- _Listed records_:
============================================================
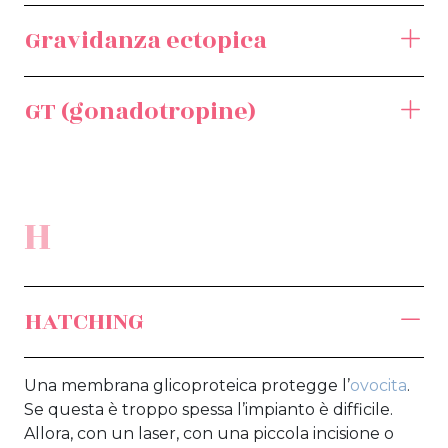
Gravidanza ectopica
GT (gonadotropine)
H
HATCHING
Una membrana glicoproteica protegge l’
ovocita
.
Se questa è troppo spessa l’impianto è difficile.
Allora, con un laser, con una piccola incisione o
============================================================
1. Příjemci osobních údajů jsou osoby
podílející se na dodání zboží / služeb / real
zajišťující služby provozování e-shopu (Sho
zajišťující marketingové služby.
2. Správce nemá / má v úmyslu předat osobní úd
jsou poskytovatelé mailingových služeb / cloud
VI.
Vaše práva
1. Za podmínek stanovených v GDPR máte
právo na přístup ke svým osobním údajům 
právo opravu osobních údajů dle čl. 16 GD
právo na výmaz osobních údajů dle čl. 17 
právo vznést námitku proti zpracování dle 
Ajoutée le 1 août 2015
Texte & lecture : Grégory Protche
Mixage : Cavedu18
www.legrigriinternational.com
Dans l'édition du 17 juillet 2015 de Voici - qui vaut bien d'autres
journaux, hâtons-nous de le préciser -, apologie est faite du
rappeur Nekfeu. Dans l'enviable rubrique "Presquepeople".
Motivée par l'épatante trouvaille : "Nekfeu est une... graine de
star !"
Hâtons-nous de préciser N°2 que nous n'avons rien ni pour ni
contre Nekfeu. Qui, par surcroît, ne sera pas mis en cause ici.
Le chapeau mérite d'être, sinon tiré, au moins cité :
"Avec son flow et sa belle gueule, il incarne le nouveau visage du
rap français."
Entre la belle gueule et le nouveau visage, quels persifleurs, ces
============================================================
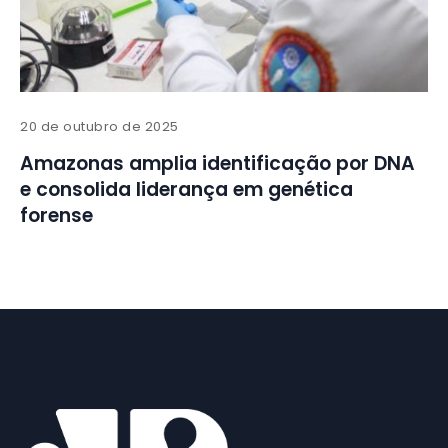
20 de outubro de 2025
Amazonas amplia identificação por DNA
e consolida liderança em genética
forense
============================================================
- _Exercise_:
Search the material above for the word "Dans", then copy out each line that has it.

- _Answer_:
Dans l'édition du 17 juillet 2015 de Voici - qui vaut bien d'autres
rappeur Nekfeu. Dans l'enviable rubrique "Presquepeople".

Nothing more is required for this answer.